Les forêts boréales de conifères sont confrontées à des contraintes climatiques croissantes qui menacent leur productivité et leur résilience. Dans les forêts productives, la gestion durable des forêts doit donc se concentrer non seulement sur la production de bois, mais aussi sur la préservation de la diversité génétique, fondement de l’adaptabilité. Le pin sylvestre (Pinus sylvestris L.), une espèce clé de la sylviculture en Europe du Nord, fait depuis longtemps l’objet d’une sélection systématique. Il est essentiel de comprendre comment l’utilisation de matériel génétique amélioré affecte la diversité génétique afin de garantir la stabilité à long terme des forêts futures.
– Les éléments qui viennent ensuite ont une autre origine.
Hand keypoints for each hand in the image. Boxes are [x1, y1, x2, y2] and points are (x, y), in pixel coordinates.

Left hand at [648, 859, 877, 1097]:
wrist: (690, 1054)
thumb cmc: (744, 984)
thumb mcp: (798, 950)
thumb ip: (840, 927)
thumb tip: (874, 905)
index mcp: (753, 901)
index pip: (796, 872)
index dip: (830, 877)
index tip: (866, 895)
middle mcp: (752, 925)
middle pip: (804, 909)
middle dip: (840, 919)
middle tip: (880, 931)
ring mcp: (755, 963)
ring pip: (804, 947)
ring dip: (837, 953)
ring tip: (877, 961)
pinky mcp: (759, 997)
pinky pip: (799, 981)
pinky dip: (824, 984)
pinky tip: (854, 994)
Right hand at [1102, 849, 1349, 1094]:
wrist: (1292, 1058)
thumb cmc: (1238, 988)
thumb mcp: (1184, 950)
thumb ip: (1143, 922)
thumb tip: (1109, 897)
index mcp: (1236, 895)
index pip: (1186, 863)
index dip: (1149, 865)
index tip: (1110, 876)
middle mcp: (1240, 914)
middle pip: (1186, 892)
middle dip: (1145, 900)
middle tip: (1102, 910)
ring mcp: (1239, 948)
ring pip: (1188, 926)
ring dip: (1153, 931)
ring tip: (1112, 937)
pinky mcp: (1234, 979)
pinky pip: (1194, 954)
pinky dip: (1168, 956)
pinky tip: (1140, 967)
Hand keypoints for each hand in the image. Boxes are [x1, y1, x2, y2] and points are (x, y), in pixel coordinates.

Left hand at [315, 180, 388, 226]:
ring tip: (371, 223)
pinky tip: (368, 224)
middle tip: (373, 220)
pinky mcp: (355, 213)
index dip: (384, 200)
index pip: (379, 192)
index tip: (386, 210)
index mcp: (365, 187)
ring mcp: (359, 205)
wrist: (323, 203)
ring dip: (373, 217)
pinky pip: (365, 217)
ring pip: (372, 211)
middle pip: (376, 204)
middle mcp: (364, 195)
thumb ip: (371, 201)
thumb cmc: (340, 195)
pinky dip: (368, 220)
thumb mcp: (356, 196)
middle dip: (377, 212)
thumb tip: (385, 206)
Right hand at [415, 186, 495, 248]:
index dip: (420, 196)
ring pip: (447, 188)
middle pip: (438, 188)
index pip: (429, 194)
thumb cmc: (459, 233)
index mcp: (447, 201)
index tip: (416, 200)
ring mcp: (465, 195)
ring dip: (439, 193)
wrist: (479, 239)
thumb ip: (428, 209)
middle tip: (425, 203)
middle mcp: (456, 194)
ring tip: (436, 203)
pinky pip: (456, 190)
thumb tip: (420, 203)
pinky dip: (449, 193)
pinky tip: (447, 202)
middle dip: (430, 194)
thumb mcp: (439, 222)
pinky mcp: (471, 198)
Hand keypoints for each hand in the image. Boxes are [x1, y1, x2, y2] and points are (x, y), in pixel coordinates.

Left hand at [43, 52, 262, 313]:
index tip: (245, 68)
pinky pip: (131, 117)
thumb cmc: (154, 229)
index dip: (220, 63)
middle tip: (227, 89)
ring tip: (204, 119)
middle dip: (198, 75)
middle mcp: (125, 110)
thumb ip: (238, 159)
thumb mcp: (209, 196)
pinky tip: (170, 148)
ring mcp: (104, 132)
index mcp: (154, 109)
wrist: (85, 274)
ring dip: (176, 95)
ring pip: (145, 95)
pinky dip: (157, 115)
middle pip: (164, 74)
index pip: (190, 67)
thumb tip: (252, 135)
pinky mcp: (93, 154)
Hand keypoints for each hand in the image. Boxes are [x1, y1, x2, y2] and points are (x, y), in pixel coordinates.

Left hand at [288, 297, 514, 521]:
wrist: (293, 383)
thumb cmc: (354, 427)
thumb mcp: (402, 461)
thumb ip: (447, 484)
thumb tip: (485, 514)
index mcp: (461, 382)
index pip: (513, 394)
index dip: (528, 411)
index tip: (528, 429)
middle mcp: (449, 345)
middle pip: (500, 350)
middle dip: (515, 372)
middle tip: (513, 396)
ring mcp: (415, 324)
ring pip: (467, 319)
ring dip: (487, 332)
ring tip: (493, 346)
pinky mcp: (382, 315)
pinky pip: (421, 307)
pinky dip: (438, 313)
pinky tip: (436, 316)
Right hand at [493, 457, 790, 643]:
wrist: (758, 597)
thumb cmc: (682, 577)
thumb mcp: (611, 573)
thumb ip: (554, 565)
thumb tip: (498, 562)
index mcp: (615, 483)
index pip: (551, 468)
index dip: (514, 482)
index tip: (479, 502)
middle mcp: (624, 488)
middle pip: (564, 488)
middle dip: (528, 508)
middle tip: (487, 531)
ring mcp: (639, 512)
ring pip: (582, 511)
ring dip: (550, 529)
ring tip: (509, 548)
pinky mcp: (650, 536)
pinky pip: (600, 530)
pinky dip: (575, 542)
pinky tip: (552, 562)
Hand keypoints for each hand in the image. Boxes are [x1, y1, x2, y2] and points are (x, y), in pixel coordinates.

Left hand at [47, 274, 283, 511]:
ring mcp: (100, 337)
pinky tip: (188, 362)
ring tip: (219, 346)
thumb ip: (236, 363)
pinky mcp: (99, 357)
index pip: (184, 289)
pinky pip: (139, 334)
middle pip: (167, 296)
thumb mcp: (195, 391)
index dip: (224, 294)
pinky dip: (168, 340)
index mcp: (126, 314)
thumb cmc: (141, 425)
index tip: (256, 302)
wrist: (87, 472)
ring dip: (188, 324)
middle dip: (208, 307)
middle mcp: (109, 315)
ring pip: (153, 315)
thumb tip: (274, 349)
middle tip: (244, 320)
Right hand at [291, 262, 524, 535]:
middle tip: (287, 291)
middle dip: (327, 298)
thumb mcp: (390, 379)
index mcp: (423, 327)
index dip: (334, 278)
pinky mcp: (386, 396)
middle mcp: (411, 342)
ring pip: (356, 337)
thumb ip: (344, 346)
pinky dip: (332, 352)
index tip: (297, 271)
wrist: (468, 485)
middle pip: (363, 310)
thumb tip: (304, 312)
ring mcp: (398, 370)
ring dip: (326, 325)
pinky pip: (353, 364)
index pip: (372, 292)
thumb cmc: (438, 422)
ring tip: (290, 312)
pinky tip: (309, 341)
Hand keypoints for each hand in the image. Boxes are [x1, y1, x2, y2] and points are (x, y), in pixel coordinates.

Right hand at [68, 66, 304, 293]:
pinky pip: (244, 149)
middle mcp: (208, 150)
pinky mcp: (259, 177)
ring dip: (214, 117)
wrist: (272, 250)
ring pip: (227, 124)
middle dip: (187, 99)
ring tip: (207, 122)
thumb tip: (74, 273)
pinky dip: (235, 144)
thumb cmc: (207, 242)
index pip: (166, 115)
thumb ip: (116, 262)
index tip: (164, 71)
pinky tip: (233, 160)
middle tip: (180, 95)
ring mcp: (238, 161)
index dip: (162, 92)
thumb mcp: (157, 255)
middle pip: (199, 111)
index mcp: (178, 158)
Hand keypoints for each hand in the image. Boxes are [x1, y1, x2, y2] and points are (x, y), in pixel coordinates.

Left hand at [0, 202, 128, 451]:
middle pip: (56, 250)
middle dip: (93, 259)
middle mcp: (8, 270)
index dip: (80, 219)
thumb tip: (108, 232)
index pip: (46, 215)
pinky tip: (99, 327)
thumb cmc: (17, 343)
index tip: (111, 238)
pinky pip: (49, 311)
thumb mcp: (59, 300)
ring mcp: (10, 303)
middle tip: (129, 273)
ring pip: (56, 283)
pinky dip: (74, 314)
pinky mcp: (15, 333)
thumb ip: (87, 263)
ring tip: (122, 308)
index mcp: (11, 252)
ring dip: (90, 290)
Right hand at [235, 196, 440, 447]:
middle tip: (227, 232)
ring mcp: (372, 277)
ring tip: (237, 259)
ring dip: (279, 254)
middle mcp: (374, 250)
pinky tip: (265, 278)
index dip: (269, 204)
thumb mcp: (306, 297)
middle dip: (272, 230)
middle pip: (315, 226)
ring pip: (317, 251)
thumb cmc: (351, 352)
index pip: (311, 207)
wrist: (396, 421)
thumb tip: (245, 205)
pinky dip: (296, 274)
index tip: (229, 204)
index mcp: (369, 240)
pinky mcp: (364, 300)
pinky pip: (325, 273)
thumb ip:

Les recherches menées dans le cadre du programme national de recherche letton n° VPP-ZM-VRIIILA-2024/2-0002 “Innovation in Forest Management and Value Chain for Latvia’s Growth: New Forest Services, Products and Technologies (Forest4LV)” à l’Institut national de recherche forestière letton « Silava » ont abordé cette question à travers des modèles de simulation et des études de terrain. Les résultats montrent que le matériel génétiquement amélioré peut être largement utilisé pour augmenter la productivité sans menacer la diversité génétique, à condition que les sources de semences soient utilisées de manière équilibrée.
Les analyses de simulation ont testé différentes stratégies de reboisement au niveau du paysage, en faisant varier à la fois la proportion de régénération de pin sylvestre établie avec du matériel provenant de vergers à graines (0-100 %) et le nombre et les clones dans les vergers contributeurs. Plusieurs centaines d’arbres régénérés naturellement et de matériel provenant de vergers à graines (représentant de 20 à plus de 200 clones par verger) ont été génotypés pour servir de base de données de simulation. Les résultats suggèrent que même si les peuplements de pins sylvestres plantés dominent la régénération future, la diversité génétique au niveau du paysage peut rester comparable à celle de la régénération naturelle tant que plusieurs vergers présentant une composition clonale diversifiée y contribuent. Même en utilisant des graines provenant du verger présentant le moins de clones (20), l’hétérozygotie attendue est restée à 95 % de celle observée dans la régénération naturelle pure lorsque jusqu’à deux tiers de la superficie totale simulée de la forêt de pins ont été plantés.
Les analyses ont également indiqué que les vergers à graines de deuxième génération, même lorsqu’ils sont basés sur un nombre réduit de clones, peuvent maintenir une diversité comparable à celle des vergers de première génération plus grands (par exemple, 25 clones contre 90) lorsque leurs arbres parents représentent une large gamme géographique. Le nombre de parents et leur origine sont donc essentiels pour maintenir l’adaptabilité dans des conditions changeantes.
Des études sur le terrain ont confirmé ces résultats en démontrant les performances du matériel des vergers à graines pendant la rotation. Lors d’essais de semis direct mécanisé sur des sols organiques, le matériel amélioré a donné de bons résultats. Les analyses génétiques ont montré que 87 % des semis provenaient du verger à graines six ans après le semis, et que ces semis étaient plus grands et plus vigoureux, leur avantage augmentant avec l’âge des peuplements. Cela démontre que le matériel semencier amélioré reste génétiquement dominant et efficace en termes de croissance, même dans des environnements difficiles.

Figure 1 : Principales tâches de recherche sur la diversité génétique du pin sylvestre dans le cadre du programme national de recherche letton Forest4LV, combinant modélisation par simulation et études sur le terrain de matériel reproductif amélioré
Des essais à long terme sur la descendance ont apporté une confirmation supplémentaire à partir de peuplements plus anciens. Après le premier éclaircissage commercial à l’âge de 30 à 40 ans, qui a permis d’éliminer jusqu’à la moitié de la surface terrière du peuplement, plus de 95 % des génotypes maternels ont été conservés et l’héritabilité de la croissance a augmenté. L’éclaircissage a donc amélioré l’expression du potentiel génétique sans réduire la base génétique.
Ensemble, ces études montrent que le pin sylvestre génétiquement amélioré peut allier productivité et diversité génétique, garantissant ainsi son adaptabilité. L’utilisation de lots de semences provenant de plusieurs vergers à travers le paysage garantit que le reboisement à grande échelle avec du matériel amélioré renforce, plutôt que réduit, la résilience des forêts futures.